▶ **How to complete this task**: Could you set down exactly the lines of the data below, starting at the one that holds "X74500000Y-43500000D03*" and ending at the one that holds "X99635000Y-67380000D03*", both included, and only those?

=== Entries shown ===

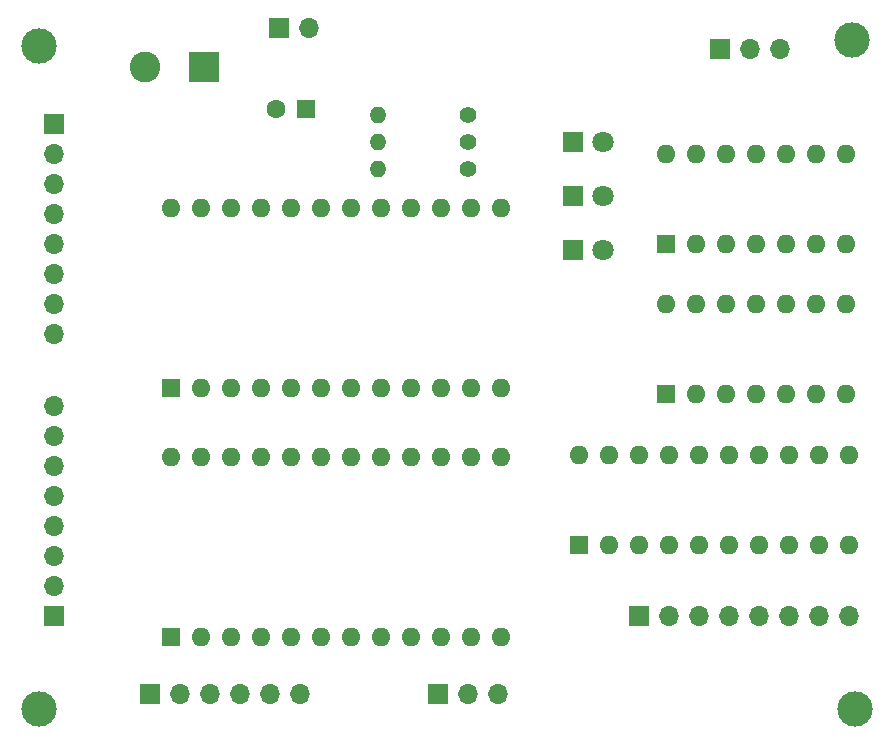
<source format=gbr>
%TF.GenerationSoftware,KiCad,Pcbnew,(5.1.9-0-10_14)*%
%TF.CreationDate,2021-05-10T01:07:37-04:00*%
%TF.ProjectId,ALU-SIMPLIFIED,414c552d-5349-44d5-904c-49464945442e,rev?*%
%TF.SameCoordinates,Original*%
%TF.FileFunction,Soldermask,Bot*%
%TF.FilePolarity,Negative*%
%FSLAX46Y46*%
G04 Gerber Fmt 4.6, Leading zero omitted, Abs format (unit mm)*
G04 Created by KiCad (PCBNEW (5.1.9-0-10_14)) date 2021-05-10 01:07:37*
%MOMM*%
%LPD*%
G01*
G04 APERTURE LIST*
%ADD10O,1.600000X1.600000*%
%ADD11R,1.600000X1.600000*%
%ADD12O,1.700000X1.700000*%
%ADD13R,1.700000X1.700000*%
%ADD14C,3.000000*%
%ADD15C,1.400000*%
%ADD16O,1.400000X1.400000*%
%ADD17C,2.600000*%
%ADD18R,2.600000X2.600000*%
%ADD19C,1.800000*%
%ADD20R,1.800000X1.800000*%
%ADD21C,1.600000*%
G04 APERTURE END LIST*
D10*
%TO.C,U5*%
X172724000Y-132962000D03*
X195584000Y-140582000D03*
X175264000Y-132962000D03*
X193044000Y-140582000D03*
X177804000Y-132962000D03*
X190504000Y-140582000D03*
X180344000Y-132962000D03*
X187964000Y-140582000D03*
X182884000Y-132962000D03*
X185424000Y-140582000D03*
X185424000Y-132962000D03*
X182884000Y-140582000D03*
X187964000Y-132962000D03*
X180344000Y-140582000D03*
X190504000Y-132962000D03*
X177804000Y-140582000D03*
X193044000Y-132962000D03*
X175264000Y-140582000D03*
X195584000Y-132962000D03*
D11*
X172724000Y-140582000D03*
%TD*%
D12*
%TO.C,J3*%
X195580000Y-146558000D03*
X193040000Y-146558000D03*
X190500000Y-146558000D03*
X187960000Y-146558000D03*
X185420000Y-146558000D03*
X182880000Y-146558000D03*
X180340000Y-146558000D03*
D13*
X177800000Y-146558000D03*
%TD*%
D12*
%TO.C,J6*%
X149098000Y-153162000D03*
X146558000Y-153162000D03*
X144018000Y-153162000D03*
X141478000Y-153162000D03*
X138938000Y-153162000D03*
D13*
X136398000Y-153162000D03*
%TD*%
D12*
%TO.C,J7*%
X189738000Y-98552000D03*
X187198000Y-98552000D03*
D13*
X184658000Y-98552000D03*
%TD*%
D10*
%TO.C,U3*%
X180086000Y-107442000D03*
X195326000Y-115062000D03*
X182626000Y-107442000D03*
X192786000Y-115062000D03*
X185166000Y-107442000D03*
X190246000Y-115062000D03*
X187706000Y-107442000D03*
X187706000Y-115062000D03*
X190246000Y-107442000D03*
X185166000Y-115062000D03*
X192786000Y-107442000D03*
X182626000Y-115062000D03*
X195326000Y-107442000D03*
D11*
X180086000Y-115062000D03*
%TD*%
D10*
%TO.C,U4*%
X180086000Y-120142000D03*
X195326000Y-127762000D03*
X182626000Y-120142000D03*
X192786000Y-127762000D03*
X185166000Y-120142000D03*
X190246000Y-127762000D03*
X187706000Y-120142000D03*
X187706000Y-127762000D03*
X190246000Y-120142000D03*
X185166000Y-127762000D03*
X192786000Y-120142000D03*
X182626000Y-127762000D03*
X195326000Y-120142000D03*
D11*
X180086000Y-127762000D03*
%TD*%
D12*
%TO.C,J8*%
X165862000Y-153162000D03*
X163322000Y-153162000D03*
D13*
X160782000Y-153162000D03*
%TD*%
D14*
%TO.C,REF\u002A\u002A*%
X195834000Y-97790000D03*
%TD*%
%TO.C,REF\u002A\u002A*%
X196088000Y-154432000D03*
%TD*%
%TO.C,REF\u002A\u002A*%
X127000000Y-154432000D03*
%TD*%
%TO.C,REF\u002A\u002A*%
X127000000Y-98298000D03*
%TD*%
D10*
%TO.C,U2*%
X138176000Y-133096000D03*
X166116000Y-148336000D03*
X140716000Y-133096000D03*
X163576000Y-148336000D03*
X143256000Y-133096000D03*
X161036000Y-148336000D03*
X145796000Y-133096000D03*
X158496000Y-148336000D03*
X148336000Y-133096000D03*
X155956000Y-148336000D03*
X150876000Y-133096000D03*
X153416000Y-148336000D03*
X153416000Y-133096000D03*
X150876000Y-148336000D03*
X155956000Y-133096000D03*
X148336000Y-148336000D03*
X158496000Y-133096000D03*
X145796000Y-148336000D03*
X161036000Y-133096000D03*
X143256000Y-148336000D03*
X163576000Y-133096000D03*
X140716000Y-148336000D03*
X166116000Y-133096000D03*
D11*
X138176000Y-148336000D03*
%TD*%
D10*
%TO.C,U1*%
X138176000Y-112014000D03*
X166116000Y-127254000D03*
X140716000Y-112014000D03*
X163576000Y-127254000D03*
X143256000Y-112014000D03*
X161036000Y-127254000D03*
X145796000Y-112014000D03*
X158496000Y-127254000D03*
X148336000Y-112014000D03*
X155956000Y-127254000D03*
X150876000Y-112014000D03*
X153416000Y-127254000D03*
X153416000Y-112014000D03*
X150876000Y-127254000D03*
X155956000Y-112014000D03*
X148336000Y-127254000D03*
X158496000Y-112014000D03*
X145796000Y-127254000D03*
X161036000Y-112014000D03*
X143256000Y-127254000D03*
X163576000Y-112014000D03*
X140716000Y-127254000D03*
X166116000Y-112014000D03*
D11*
X138176000Y-127254000D03*
%TD*%
D15*
%TO.C,R4*%
X163322000Y-108712000D03*
D16*
X155702000Y-108712000D03*
%TD*%
D15*
%TO.C,R3*%
X163322000Y-106426000D03*
D16*
X155702000Y-106426000D03*
%TD*%
D15*
%TO.C,R1*%
X163322000Y-104140000D03*
D16*
X155702000Y-104140000D03*
%TD*%
D12*
%TO.C,J5*%
X128270000Y-122682000D03*
X128270000Y-120142000D03*
X128270000Y-117602000D03*
X128270000Y-115062000D03*
X128270000Y-112522000D03*
X128270000Y-109982000D03*
X128270000Y-107442000D03*
D13*
X128270000Y-104902000D03*
%TD*%
D12*
%TO.C,J4*%
X128270000Y-128778000D03*
X128270000Y-131318000D03*
X128270000Y-133858000D03*
X128270000Y-136398000D03*
X128270000Y-138938000D03*
X128270000Y-141478000D03*
X128270000Y-144018000D03*
D13*
X128270000Y-146558000D03*
%TD*%
D17*
%TO.C,J2*%
X135970000Y-100076000D03*
D18*
X140970000Y-100076000D03*
%TD*%
D12*
%TO.C,J1*%
X149860000Y-96774000D03*
D13*
X147320000Y-96774000D03*
%TD*%
D19*
%TO.C,D4*%
X174752000Y-115570000D03*
D20*
X172212000Y-115570000D03*
%TD*%
D19*
%TO.C,D3*%
X174752000Y-110998000D03*
D20*
X172212000Y-110998000D03*
%TD*%
D19*
%TO.C,D1*%
X174752000Y-106426000D03*
D20*
X172212000Y-106426000D03*
%TD*%
D21*
%TO.C,C1*%
X147106000Y-103632000D03*
D11*
X149606000Y-103632000D03*
%TD*%
M02*

</source>
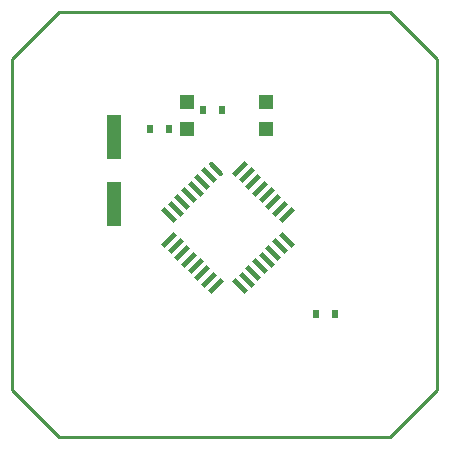
<source format=gtp>
%FSLAX24Y24*%
%MOIN*%
G70*
G01*
G75*
G04 Layer_Color=8421504*
%ADD10R,0.0236X0.0315*%
G04:AMPARAMS|DCode=11|XSize=15.7mil|YSize=59.1mil|CornerRadius=0mil|HoleSize=0mil|Usage=FLASHONLY|Rotation=315.000|XOffset=0mil|YOffset=0mil|HoleType=Round|Shape=Rectangle|*
%AMROTATEDRECTD11*
4,1,4,-0.0264,-0.0153,0.0153,0.0264,0.0264,0.0153,-0.0153,-0.0264,-0.0264,-0.0153,0.0*
%
%ADD11ROTATEDRECTD11*%

G04:AMPARAMS|DCode=12|XSize=15.7mil|YSize=59.1mil|CornerRadius=0mil|HoleSize=0mil|Usage=FLASHONLY|Rotation=45.000|XOffset=0mil|YOffset=0mil|HoleType=Round|Shape=Rectangle|*
%AMROTATEDRECTD12*
4,1,4,0.0153,-0.0264,-0.0264,0.0153,-0.0153,0.0264,0.0264,-0.0153,0.0153,-0.0264,0.0*
%
%ADD12ROTATEDRECTD12*%

G04:AMPARAMS|DCode=13|XSize=15.7mil|YSize=59.1mil|CornerRadius=0mil|HoleSize=0mil|Usage=FLASHONLY|Rotation=45.000|XOffset=0mil|YOffset=0mil|HoleType=Round|Shape=Round|*
%AMOVALD13*
21,1,0.0433,0.0157,0.0000,0.0000,135.0*
1,1,0.0157,0.0153,-0.0153*
1,1,0.0157,-0.0153,0.0153*
%
%ADD13OVALD13*%

%ADD14R,0.0450X0.0450*%
%ADD15R,0.0472X0.1457*%
%ADD16C,0.0200*%
%ADD17C,0.0100*%
%ADD18C,0.0150*%
%ADD19R,0.0540X0.0670*%
%ADD20R,0.1080X0.0760*%
%ADD21R,0.1260X0.1080*%
%ADD22R,0.0820X0.1791*%
%ADD23R,0.0394X0.1575*%
%ADD24R,0.0394X0.1181*%
%ADD25R,0.1181X0.1575*%
%ADD26R,0.1575X0.0394*%
%ADD27R,0.1181X0.0394*%
%ADD28R,0.1575X0.1181*%
%ADD29C,0.0625*%
G04:AMPARAMS|DCode=30|XSize=62.5mil|YSize=62.5mil|CornerRadius=0mil|HoleSize=0mil|Usage=FLASHONLY|Rotation=180.000|XOffset=0mil|YOffset=0mil|HoleType=Round|Shape=Octagon|*
%AMOCTAGOND30*
4,1,8,-0.0313,0.0156,-0.0313,-0.0156,-0.0156,-0.0313,0.0156,-0.0313,0.0313,-0.0156,0.0313,0.0156,0.0156,0.0313,-0.0156,0.0313,-0.0313,0.0156,0.0*
%
%ADD30OCTAGOND30*%

%ADD31C,0.0250*%
G04:AMPARAMS|DCode=32|XSize=23.6mil|YSize=31.5mil|CornerRadius=0mil|HoleSize=0mil|Usage=FLASHONLY|Rotation=45.000|XOffset=0mil|YOffset=0mil|HoleType=Round|Shape=Rectangle|*
%AMROTATEDRECTD32*
4,1,4,0.0028,-0.0195,-0.0195,0.0028,-0.0028,0.0195,0.0195,-0.0028,0.0028,-0.0195,0.0*
%
%ADD32ROTATEDRECTD32*%

G04:AMPARAMS|DCode=33|XSize=23.6mil|YSize=31.5mil|CornerRadius=0mil|HoleSize=0mil|Usage=FLASHONLY|Rotation=135.000|XOffset=0mil|YOffset=0mil|HoleType=Round|Shape=Rectangle|*
%AMROTATEDRECTD33*
4,1,4,0.0195,0.0028,-0.0028,-0.0195,-0.0195,-0.0028,0.0028,0.0195,0.0195,0.0028,0.0*
%
%ADD33ROTATEDRECTD33*%

%ADD34R,0.0315X0.0236*%
%ADD35R,0.0310X0.0350*%
%ADD36R,0.0440X0.1070*%
%ADD37C,0.0039*%
%ADD38C,0.0060*%
%ADD39C,0.0075*%
%ADD40C,0.0070*%
D10*
X37085Y31860D02*
D03*
X37715D02*
D03*
X35925Y31210D02*
D03*
X35295D02*
D03*
X41485Y25050D02*
D03*
X40855D02*
D03*
D11*
X38307Y29900D02*
D03*
X38530Y29677D02*
D03*
X38753Y29455D02*
D03*
X38975Y29232D02*
D03*
X39198Y29009D02*
D03*
X39421Y28786D02*
D03*
X39644Y28564D02*
D03*
X39866Y28341D02*
D03*
X37500Y25975D02*
D03*
X37277Y26197D02*
D03*
X37055Y26420D02*
D03*
X36832Y26643D02*
D03*
X36609Y26866D02*
D03*
X36386Y27088D02*
D03*
X36164Y27311D02*
D03*
X35941Y27534D02*
D03*
D12*
X39866D02*
D03*
X39644Y27311D02*
D03*
X39421Y27088D02*
D03*
X39198Y26866D02*
D03*
X38975Y26643D02*
D03*
X38753Y26420D02*
D03*
X38530Y26197D02*
D03*
X38307Y25975D02*
D03*
X35941Y28341D02*
D03*
X36164Y28564D02*
D03*
X36386Y28786D02*
D03*
X36609Y29009D02*
D03*
X36832Y29232D02*
D03*
X37055Y29455D02*
D03*
X37277Y29677D02*
D03*
D13*
X37500Y29900D02*
D03*
D14*
X39180Y32110D02*
D03*
Y31210D02*
D03*
X36530Y32120D02*
D03*
Y31220D02*
D03*
D15*
X34110Y30962D02*
D03*
Y28718D02*
D03*
D17*
X30713Y33561D02*
X32287Y35136D01*
X30713Y22537D02*
Y33561D01*
Y22537D02*
X32287Y20963D01*
X43311D01*
X44886Y22537D01*
Y33561D01*
X43311Y35136D02*
X44886Y33561D01*
X32287Y35136D02*
X43311D01*
M02*

</source>
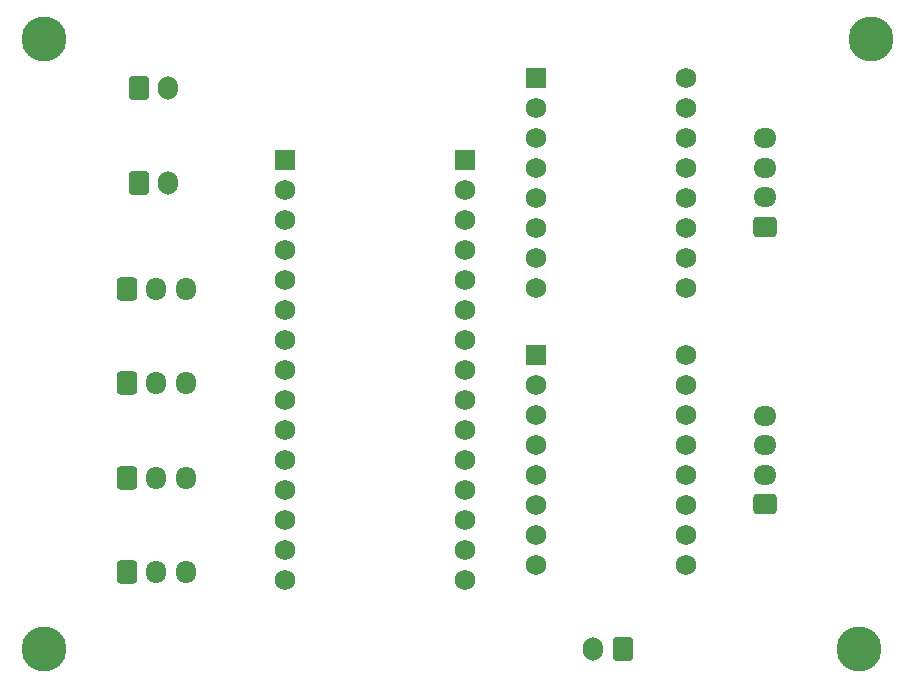
<source format=gbr>
%TF.GenerationSoftware,KiCad,Pcbnew,9.0.2*%
%TF.CreationDate,2025-05-14T21:51:20+02:00*%
%TF.ProjectId,carte_actionneur,63617274-655f-4616-9374-696f6e6e6575,rev?*%
%TF.SameCoordinates,Original*%
%TF.FileFunction,Soldermask,Top*%
%TF.FilePolarity,Negative*%
%FSLAX46Y46*%
G04 Gerber Fmt 4.6, Leading zero omitted, Abs format (unit mm)*
G04 Created by KiCad (PCBNEW 9.0.2) date 2025-05-14 21:51:20*
%MOMM*%
%LPD*%
G01*
G04 APERTURE LIST*
G04 Aperture macros list*
%AMRoundRect*
0 Rectangle with rounded corners*
0 $1 Rounding radius*
0 $2 $3 $4 $5 $6 $7 $8 $9 X,Y pos of 4 corners*
0 Add a 4 corners polygon primitive as box body*
4,1,4,$2,$3,$4,$5,$6,$7,$8,$9,$2,$3,0*
0 Add four circle primitives for the rounded corners*
1,1,$1+$1,$2,$3*
1,1,$1+$1,$4,$5*
1,1,$1+$1,$6,$7*
1,1,$1+$1,$8,$9*
0 Add four rect primitives between the rounded corners*
20,1,$1+$1,$2,$3,$4,$5,0*
20,1,$1+$1,$4,$5,$6,$7,0*
20,1,$1+$1,$6,$7,$8,$9,0*
20,1,$1+$1,$8,$9,$2,$3,0*%
G04 Aperture macros list end*
%ADD10C,2.600000*%
%ADD11C,3.800000*%
%ADD12O,1.700000X2.000000*%
%ADD13RoundRect,0.250000X-0.600000X-0.750000X0.600000X-0.750000X0.600000X0.750000X-0.600000X0.750000X0*%
%ADD14RoundRect,0.250000X-0.600000X-0.725000X0.600000X-0.725000X0.600000X0.725000X-0.600000X0.725000X0*%
%ADD15O,1.700000X1.950000*%
%ADD16RoundRect,0.102000X-0.765000X-0.765000X0.765000X-0.765000X0.765000X0.765000X-0.765000X0.765000X0*%
%ADD17C,1.734000*%
%ADD18RoundRect,0.250000X0.600000X0.750000X-0.600000X0.750000X-0.600000X-0.750000X0.600000X-0.750000X0*%
%ADD19RoundRect,0.250000X0.725000X-0.600000X0.725000X0.600000X-0.725000X0.600000X-0.725000X-0.600000X0*%
%ADD20O,1.950000X1.700000*%
G04 APERTURE END LIST*
D10*
%TO.C,REF\u002A\u002A*%
X64000000Y-91000000D03*
D11*
X64000000Y-91000000D03*
%TD*%
D10*
%TO.C,REF\u002A\u002A*%
X64000000Y-39300000D03*
D11*
X64000000Y-39300000D03*
%TD*%
D10*
%TO.C,REF\u002A\u002A*%
X133000000Y-91000000D03*
D11*
X133000000Y-91000000D03*
%TD*%
D10*
%TO.C,REF\u002A\u002A*%
X134000000Y-39300000D03*
D11*
X134000000Y-39300000D03*
%TD*%
D12*
%TO.C,J1*%
X74500000Y-51500000D03*
D13*
X72000000Y-51500000D03*
%TD*%
D12*
%TO.C,J2*%
X74500000Y-43500000D03*
D13*
X72000000Y-43500000D03*
%TD*%
D14*
%TO.C,J9*%
X71000000Y-84500000D03*
D15*
X73500000Y-84500000D03*
X76000000Y-84500000D03*
%TD*%
D16*
%TO.C,U1*%
X84395000Y-49600000D03*
D17*
X84395000Y-52140000D03*
X84395000Y-54680000D03*
X84395000Y-57220000D03*
X84395000Y-59760000D03*
X84395000Y-62300000D03*
X84395000Y-64840000D03*
X84395000Y-67380000D03*
X84395000Y-69920000D03*
X84395000Y-72460000D03*
X84395000Y-75000000D03*
X84395000Y-77540000D03*
X84395000Y-80080000D03*
X84395000Y-82620000D03*
X84395000Y-85160000D03*
D16*
X99635000Y-49600000D03*
D17*
X99635000Y-52140000D03*
X99635000Y-54680000D03*
X99635000Y-57220000D03*
X99635000Y-59760000D03*
X99635000Y-62300000D03*
X99635000Y-64840000D03*
X99635000Y-67380000D03*
X99635000Y-69920000D03*
X99635000Y-72460000D03*
X99635000Y-75000000D03*
X99635000Y-77540000D03*
X99635000Y-80080000D03*
X99635000Y-82620000D03*
X99635000Y-85160000D03*
%TD*%
D16*
%TO.C,U3*%
X105650000Y-66110000D03*
D17*
X105650000Y-68650000D03*
X105650000Y-71190000D03*
X105650000Y-73730000D03*
X105650000Y-76270000D03*
X105650000Y-78810000D03*
X105650000Y-81350000D03*
X105650000Y-83890000D03*
X118350000Y-83890000D03*
X118350000Y-81350000D03*
X118350000Y-78810000D03*
X118350000Y-76270000D03*
X118350000Y-73730000D03*
X118350000Y-71190000D03*
X118350000Y-68650000D03*
X118350000Y-66110000D03*
%TD*%
D18*
%TO.C,J5*%
X113000000Y-91000000D03*
D12*
X110500000Y-91000000D03*
%TD*%
D14*
%TO.C,J7*%
X71000000Y-60500000D03*
D15*
X73500000Y-60500000D03*
X76000000Y-60500000D03*
%TD*%
%TO.C,J6*%
X76000000Y-76500000D03*
X73500000Y-76500000D03*
D14*
X71000000Y-76500000D03*
%TD*%
D19*
%TO.C,J3*%
X125000000Y-55250000D03*
D20*
X125000000Y-52750000D03*
X125000000Y-50250000D03*
X125000000Y-47750000D03*
%TD*%
D19*
%TO.C,J4*%
X125000000Y-78750000D03*
D20*
X125000000Y-76250000D03*
X125000000Y-73750000D03*
X125000000Y-71250000D03*
%TD*%
D14*
%TO.C,J8*%
X71000000Y-68500000D03*
D15*
X73500000Y-68500000D03*
X76000000Y-68500000D03*
%TD*%
D16*
%TO.C,U2*%
X105650000Y-42610000D03*
D17*
X105650000Y-45150000D03*
X105650000Y-47690000D03*
X105650000Y-50230000D03*
X105650000Y-52770000D03*
X105650000Y-55310000D03*
X105650000Y-57850000D03*
X105650000Y-60390000D03*
X118350000Y-60390000D03*
X118350000Y-57850000D03*
X118350000Y-55310000D03*
X118350000Y-52770000D03*
X118350000Y-50230000D03*
X118350000Y-47690000D03*
X118350000Y-45150000D03*
X118350000Y-42610000D03*
%TD*%
M02*

</source>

===

▶ **Written response**:
X74500000Y-43500000D03*
D13*
X72000000Y-43500000D03*
%TD*%
D14*
%TO.C,J9*%
X71000000Y-84500000D03*
D15*
X73500000Y-84500000D03*
X76000000Y-84500000D03*
%TD*%
D16*
%TO.C,U1*%
X84395000Y-49600000D03*
D17*
X84395000Y-52140000D03*
X84395000Y-54680000D03*
X84395000Y-57220000D03*
X84395000Y-59760000D03*
X84395000Y-62300000D03*
X84395000Y-64840000D03*
X84395000Y-67380000D03*
X84395000Y-69920000D03*
X84395000Y-72460000D03*
X84395000Y-75000000D03*
X84395000Y-77540000D03*
X84395000Y-80080000D03*
X84395000Y-82620000D03*
X84395000Y-85160000D03*
D16*
X99635000Y-49600000D03*
D17*
X99635000Y-52140000D03*
X99635000Y-54680000D03*
X99635000Y-57220000D03*
X99635000Y-59760000D03*
X99635000Y-62300000D03*
X99635000Y-64840000D03*
X99635000Y-67380000D03*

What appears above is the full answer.